**PAGINAFRAGMENT:**
Enkel oud-topman Mariani durfde nog beweren dat het “misschien nog wel goed kon komen”, maar dat kwam waarschijnlijk eerder omdat hij zijn laatste kansen op een gouden parachute niet wou verliezen… Eén zaak is zeker: de Dexia restbank is fundamenteel verlieslatend, alleen weten we niet hoe erg.
Naar een gecontroleerde ontmanteling…
De Belgische regering heeft voor de restbank Dexia een “gecontroleerde ontmanteling” voor ogen: de bedoeling zou zijn om het fictieve bedrijf zo lang mogelijk te laten voortbestaan, de winstgevende delen van de bank te verkopen, en met de opbrengst de verlieslatende delen op te vangen. De hoop is dat de rekening op het einde van het verhaal niet negatief zou uitkomen.
Op de parlementaire zitting eind april werd over dit scenario gesproken en kwam er een waarschuwing van Luc Coene. Hij vreest dat de “restbank” veel te positieve toekomstperspectieven heeft, en dat de kostprijs voor de ontmanteling een pak duurder zou kunnen zijn dan wat de regering hoopt.
De voorzitter van de Nationale Bank is duidelijk waar dit extra geld vandaan moet komen: “de belastingbetaler.” Lees: nieuwe besparingen en belastingsverhogingen voor de werkende bevolking. Zelfs in het meest positieve scenario komt er dus een nieuwe factuur aan voor de Dexiacrisis, opnieuw mogen wij opdraaien voor de verliezen van de speculanten!
Vandaag reeds zoeken de Belgische gemeenten wanhopig naar manieren om de verliezen die zij leden door Dexia te verhalen op hun inwoners door verborgen taksen op energie of overlastboetes. Na de gemeenteraadsverkiezingen van oktober kunnen we ons echter aan de volledige factuur verwachten.
… of een ongecontroleerde crash?
De speculaties over Dexia die de voorbije weken in de pers werden gemaakt, gaan vooral over het feit of het officiële perspectief voor de Dexia restbank niet veel te optimistisch is. Er zijn heel wat elementen die daarop wijzen: de verliezen die reeds werden aangekondigd, gaan onder meer over investeringen in Griekenland, Spanje, Italië en Portugal. Er is heel wat discussie over de grootte van deze verliezen: zo heeft de bedrijfsrevisor van Dexia, Deloitte, voorgerekend dat de verliezen voor 2011 niet op 11,6 miljard moeten worden geschat, zoals Dexia beweert, maar wel op 16,4 miljard euro.

**GETOOND MATERIAAL:**
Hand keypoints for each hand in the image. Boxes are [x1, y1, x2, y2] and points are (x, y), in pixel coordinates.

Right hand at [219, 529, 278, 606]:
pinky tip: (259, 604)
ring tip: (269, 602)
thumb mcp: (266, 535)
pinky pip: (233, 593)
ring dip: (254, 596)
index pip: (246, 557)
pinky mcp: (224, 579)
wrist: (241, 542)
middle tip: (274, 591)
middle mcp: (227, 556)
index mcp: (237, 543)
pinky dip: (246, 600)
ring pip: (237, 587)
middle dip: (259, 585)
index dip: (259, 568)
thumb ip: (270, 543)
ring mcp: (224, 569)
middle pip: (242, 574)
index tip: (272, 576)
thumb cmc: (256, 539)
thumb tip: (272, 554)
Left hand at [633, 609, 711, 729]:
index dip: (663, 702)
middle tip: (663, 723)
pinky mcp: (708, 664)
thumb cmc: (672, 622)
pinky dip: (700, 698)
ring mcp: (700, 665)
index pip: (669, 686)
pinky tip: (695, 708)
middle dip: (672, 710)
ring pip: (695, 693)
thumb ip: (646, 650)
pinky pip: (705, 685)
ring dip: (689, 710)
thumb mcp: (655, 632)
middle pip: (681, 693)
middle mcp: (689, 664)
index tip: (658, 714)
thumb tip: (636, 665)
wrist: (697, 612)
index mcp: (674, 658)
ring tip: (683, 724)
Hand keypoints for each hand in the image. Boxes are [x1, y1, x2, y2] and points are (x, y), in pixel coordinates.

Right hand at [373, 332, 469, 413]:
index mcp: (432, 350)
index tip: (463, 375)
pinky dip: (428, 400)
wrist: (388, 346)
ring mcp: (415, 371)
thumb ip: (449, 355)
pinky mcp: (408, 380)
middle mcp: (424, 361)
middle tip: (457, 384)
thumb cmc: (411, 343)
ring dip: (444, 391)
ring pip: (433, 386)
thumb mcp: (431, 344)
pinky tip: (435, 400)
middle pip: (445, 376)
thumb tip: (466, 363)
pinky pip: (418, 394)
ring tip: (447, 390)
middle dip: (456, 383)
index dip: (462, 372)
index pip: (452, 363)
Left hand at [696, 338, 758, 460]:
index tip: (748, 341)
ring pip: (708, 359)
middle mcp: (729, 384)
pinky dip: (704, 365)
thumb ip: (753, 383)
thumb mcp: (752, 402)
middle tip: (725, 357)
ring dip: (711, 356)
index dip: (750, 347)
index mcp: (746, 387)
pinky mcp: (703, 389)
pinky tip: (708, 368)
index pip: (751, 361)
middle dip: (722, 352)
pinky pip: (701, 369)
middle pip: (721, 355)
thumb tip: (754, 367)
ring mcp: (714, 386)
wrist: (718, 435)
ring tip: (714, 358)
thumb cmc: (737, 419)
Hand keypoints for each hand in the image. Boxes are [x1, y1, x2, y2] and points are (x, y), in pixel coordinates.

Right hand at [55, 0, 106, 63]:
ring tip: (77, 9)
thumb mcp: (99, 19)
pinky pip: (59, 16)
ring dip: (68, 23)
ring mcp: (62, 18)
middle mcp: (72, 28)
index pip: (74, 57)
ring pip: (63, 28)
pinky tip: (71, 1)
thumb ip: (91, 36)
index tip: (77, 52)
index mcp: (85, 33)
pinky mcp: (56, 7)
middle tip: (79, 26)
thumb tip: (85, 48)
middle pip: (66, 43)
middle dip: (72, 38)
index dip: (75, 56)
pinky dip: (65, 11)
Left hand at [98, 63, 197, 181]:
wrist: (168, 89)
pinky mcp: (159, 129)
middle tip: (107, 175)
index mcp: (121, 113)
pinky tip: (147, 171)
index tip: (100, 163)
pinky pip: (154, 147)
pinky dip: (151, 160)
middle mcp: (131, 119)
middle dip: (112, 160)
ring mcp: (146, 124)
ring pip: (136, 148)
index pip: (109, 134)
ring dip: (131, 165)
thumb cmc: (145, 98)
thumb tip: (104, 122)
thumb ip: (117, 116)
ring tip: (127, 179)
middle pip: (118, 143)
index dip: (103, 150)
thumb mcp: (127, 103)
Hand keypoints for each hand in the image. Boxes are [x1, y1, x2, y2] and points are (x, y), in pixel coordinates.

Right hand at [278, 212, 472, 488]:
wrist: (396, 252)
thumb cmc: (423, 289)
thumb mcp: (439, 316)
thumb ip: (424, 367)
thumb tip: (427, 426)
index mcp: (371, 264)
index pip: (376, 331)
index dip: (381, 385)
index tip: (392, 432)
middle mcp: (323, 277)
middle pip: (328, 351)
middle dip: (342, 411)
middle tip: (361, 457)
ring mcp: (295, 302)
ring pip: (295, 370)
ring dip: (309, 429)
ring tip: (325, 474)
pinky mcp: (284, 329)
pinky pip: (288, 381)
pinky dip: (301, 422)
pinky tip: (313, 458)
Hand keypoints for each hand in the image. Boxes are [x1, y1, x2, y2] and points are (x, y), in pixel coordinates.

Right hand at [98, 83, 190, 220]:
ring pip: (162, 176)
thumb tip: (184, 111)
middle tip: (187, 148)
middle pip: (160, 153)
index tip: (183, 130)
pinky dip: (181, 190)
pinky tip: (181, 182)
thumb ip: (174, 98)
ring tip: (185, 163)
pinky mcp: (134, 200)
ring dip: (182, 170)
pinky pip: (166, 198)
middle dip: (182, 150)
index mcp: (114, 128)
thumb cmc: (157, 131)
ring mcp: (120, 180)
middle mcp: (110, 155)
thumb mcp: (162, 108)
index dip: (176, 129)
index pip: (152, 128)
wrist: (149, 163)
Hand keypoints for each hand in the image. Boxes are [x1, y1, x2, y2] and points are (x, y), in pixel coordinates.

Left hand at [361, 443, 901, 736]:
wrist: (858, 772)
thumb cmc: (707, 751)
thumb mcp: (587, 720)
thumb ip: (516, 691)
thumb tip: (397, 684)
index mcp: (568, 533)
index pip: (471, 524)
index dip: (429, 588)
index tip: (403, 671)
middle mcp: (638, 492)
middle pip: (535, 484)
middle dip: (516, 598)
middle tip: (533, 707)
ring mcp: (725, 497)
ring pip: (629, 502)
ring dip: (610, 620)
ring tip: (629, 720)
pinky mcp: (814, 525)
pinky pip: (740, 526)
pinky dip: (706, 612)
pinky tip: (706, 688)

**OPDRACHT A:**
Beantwoord deze vragen over het paginafragment:
(i) Wie sprak op de parlementaire zitting eind april een waarschuwing uit?
(ii) Hoe heet de bedrijfsrevisor van Dexia?
(iii) Na welke verkiezingen verwacht men de volledige factuur?
**OPDRACHT B:** Schrijf alsjeblieft letterlijk over uit het paginafragment: het deel dat opent met de woorden "De voorzitter van" en sluit met "van de speculanten!".
Baseer je uitsluitend op het paginafragment.

**UITGEWERKT ANTWOORD A:**
(i) Luc Coene
(ii) Deloitte
(iii) De gemeenteraadsverkiezingen van oktober

**UITGEWERKT ANTWOORD B:**
De voorzitter van de Nationale Bank is duidelijk waar dit extra geld vandaan moet komen: “de belastingbetaler.” Lees: nieuwe besparingen en belastingsverhogingen voor de werkende bevolking. Zelfs in het meest positieve scenario komt er dus een nieuwe factuur aan voor de Dexiacrisis, opnieuw mogen wij opdraaien voor de verliezen van de speculanten!